To understand Popović’s decision to make such a turn in his artistic strategy it is necessary to look at the broader historical and social context that is at the very source of his new works. All the material gathered by Popović consists of digitized archive photographs related to architectural and urban planning projects in the period of high modernism in Split. This was a time of the most intense development of the city that followed after the first post-war industrialization. The large inflow of new population demanded urgent addressing of the issue of appropriate accommodation in Split so that the period of the 1950s and 1960s saw records in the intensity of residential construction in Yugoslavia.
8 The major project of the modernization of the city involved the development of significant public facilities – administrative and business buildings, schools, and, of course, hospitals.
9 In the late 1960s, a large urban planning project was carried out that regulated the expansion of the city of that time to its eastern suburbs, known today as Split 3.
10 It is an example of an exceptionally well-considered urbanism that solved the issue of a rapidly growing population, while at the time preserving the Mediterranean identity and way of life through pedestrian streets and public spaces. Although it involved the mass construction of residential architecture, the project successfully avoided the complete alienation of the residents and the reduction of the new suburbs to the dormitory function, thus becoming a paradigmatic example of an exceptional urban planning and architectural practice.

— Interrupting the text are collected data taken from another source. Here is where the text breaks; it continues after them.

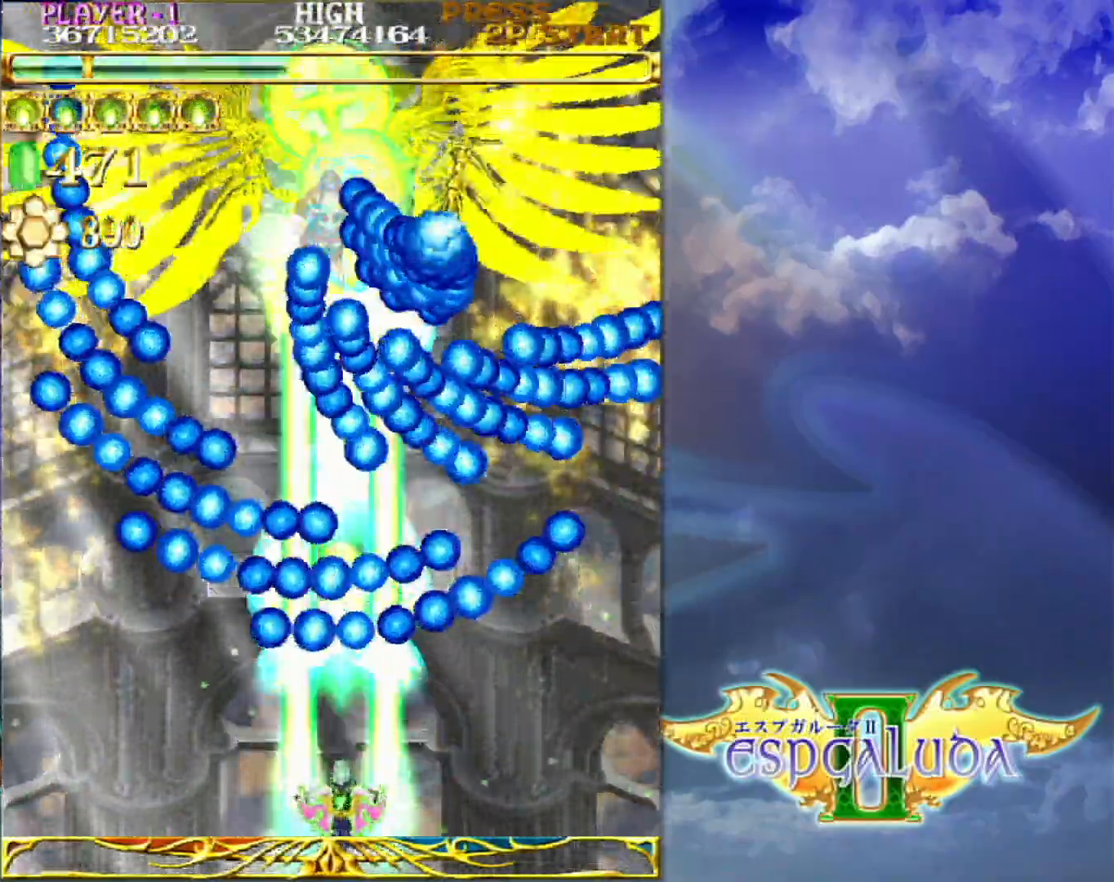
{"dt_ms": 500, "buttons": [], "left_stick": "center", "events": []}
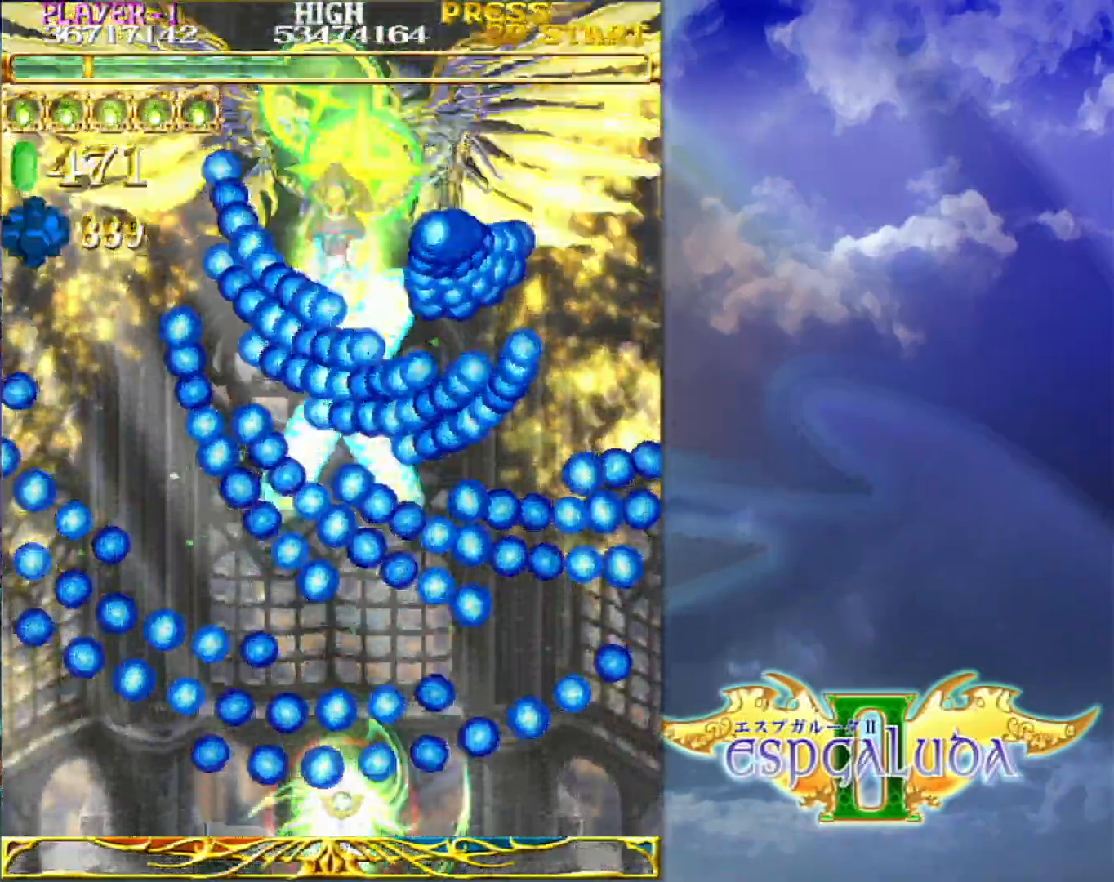
{"dt_ms": 500, "buttons": [], "left_stick": "center", "events": [[367, "left_stick", "down-right"], [433, "left_stick", "center"]]}
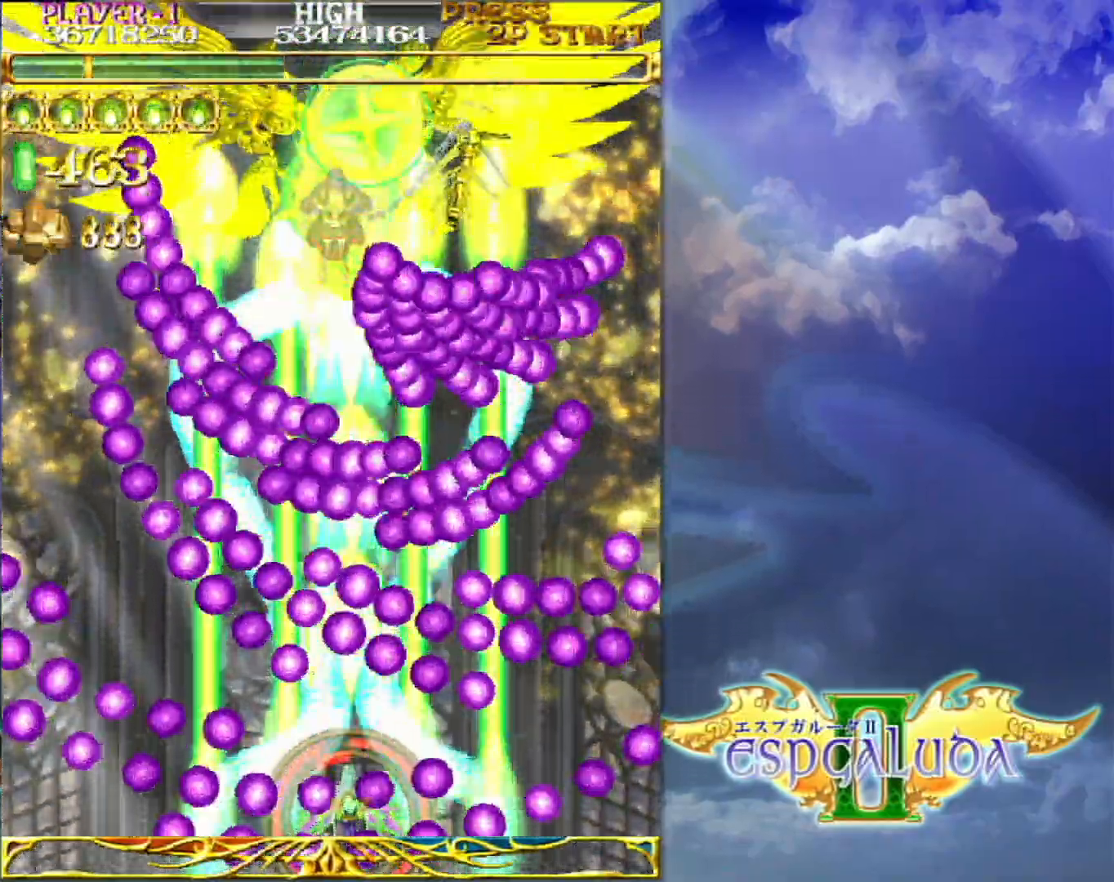
{"dt_ms": 500, "buttons": [], "left_stick": "center", "events": []}
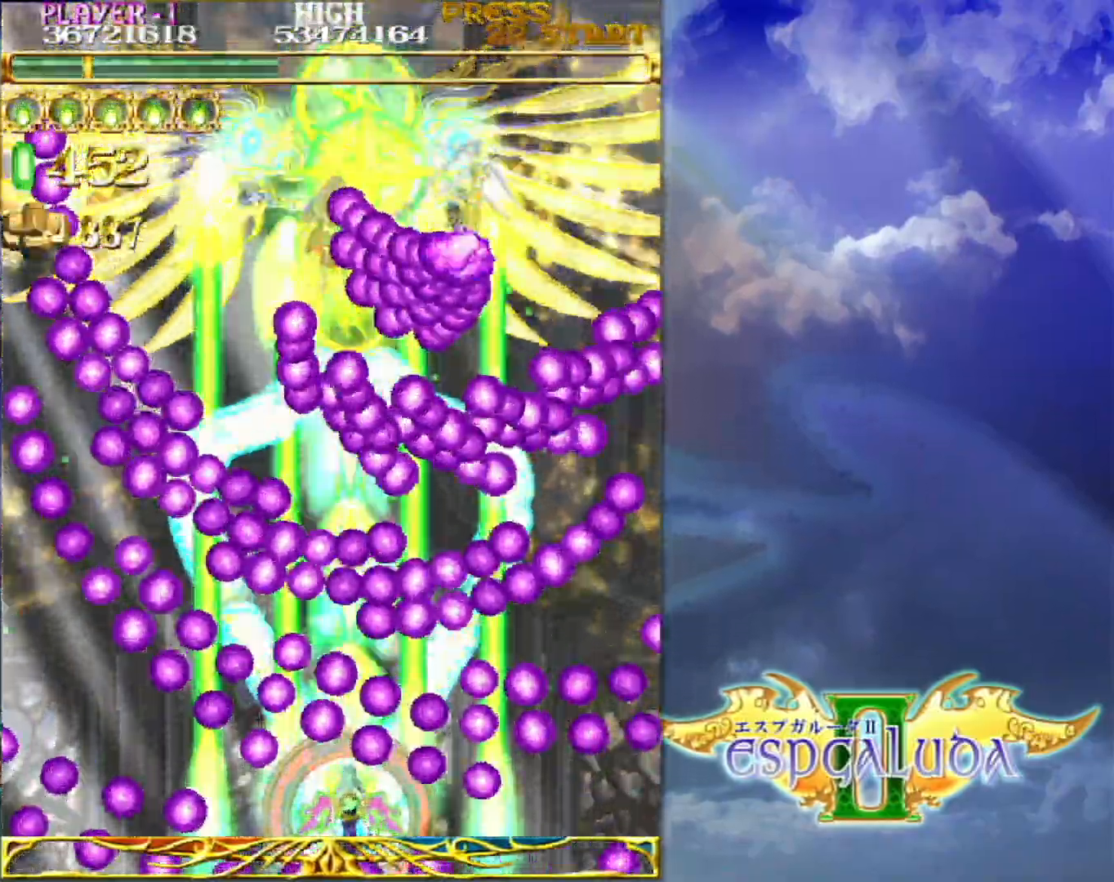
{"dt_ms": 500, "buttons": [], "left_stick": "center", "events": []}
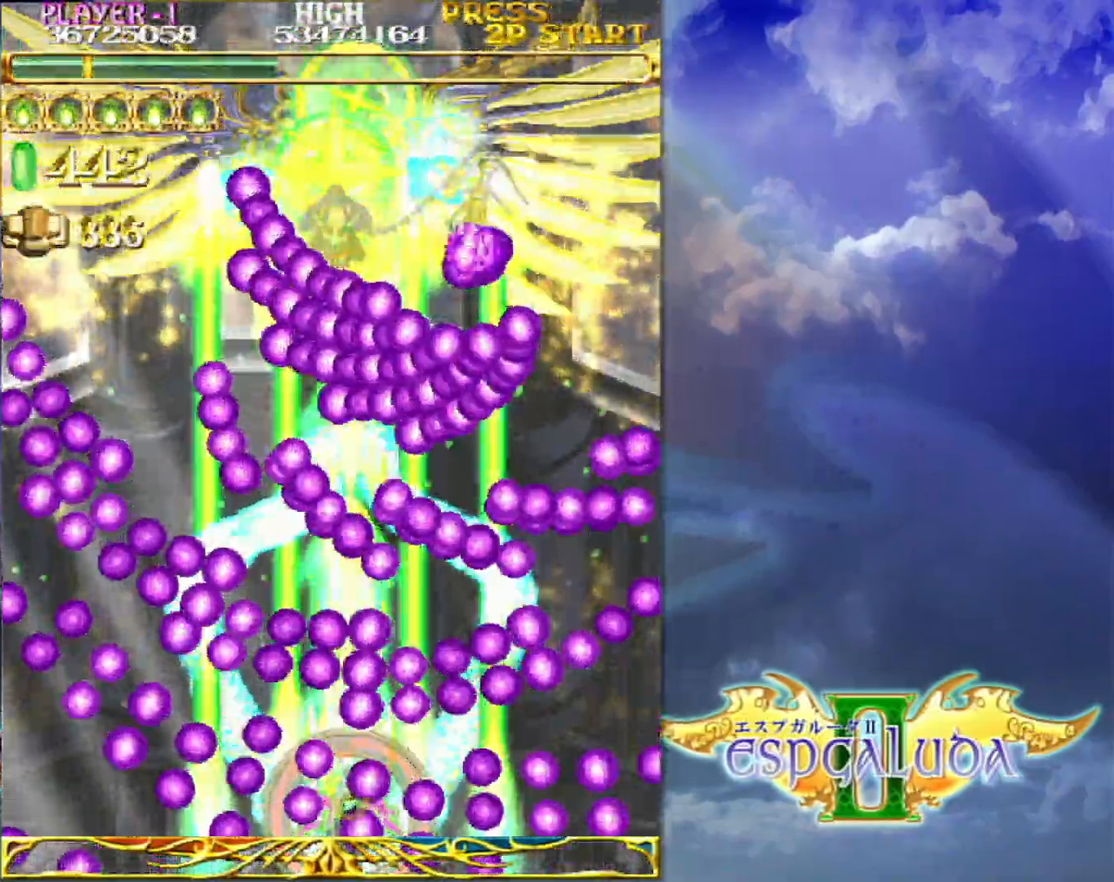
{"dt_ms": 500, "buttons": [], "left_stick": "center", "events": [[250, "left_stick", "up"], [300, "left_stick", "left"], [350, "left_stick", "down-left"], [500, "left_stick", "center"]]}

11The reasons for Popović’s interest in the aforementioned period of the formation of Split can be understood through several parameters. On the one hand, Split 3 is the space where he grew up, and, in that case, the memory of space has a very personal character. On the other hand, the architecture of high modernism is fully consistent with the reference field of Popović’s interest in the field of art history. But while the development of artistic strategy in the autoreferential space of art can be seen as the defining of a very personal artistic identity, research of the living urban space inevitably acquires a broader social context. In Popović’s case, the decision to use archival and not recent photographs—as was the case with the photographs of New York City—speaks of a critical detachment from the current state of urban planning chaos and of recollecting the values according to which these spaces were originally conceived. The need for the accumulation of one’s archive and its reinterpretation is the consequence of the position taken by the institutional archives in relation to the socialist period of modernism in Croatia. The change of the social system and transitional chaos have destroyed the successor institutions of the aforementioned projects – the archives of either the former Urban Planning Institute of Dalmatia or Lavčević Construction Company are incomplete and partially lost. For example, the architectural model of the preliminary design of Split 3 itself was destroyed, and Popović was able to find its high-quality photograph only in Mušič’s Archive at the Museum of Architecture and Design in Ljubljana. The situation is even more serious with regard to the Military Hospital because, at the time of taking control of the institutions of the former Yugoslav Army in 1991, the found archives were almost completely destroyed.
12 The found photographs are part of Lavčević’s book of clients, which by sheer luck came to the Photographic Collection of the City Museum of Split.
The problems with systematic institutional work on the collecting and processing of archival material from the period of socialism are an indicator of a distinct politicization of memory. The process in which our not-so-distant history becomes a forgotten narrative has opened up a large field of artistic practices that problematize precisely the socialist legacy. In the public discourse, such practices are all too easily labeled as sentiment toward the undesirable past, but the described context of the creation of Popović’s recent works clearly shows that the artistic
archival impulse is essential in a situation where we are physically losing the records that are the basis for all future interpretations of our history.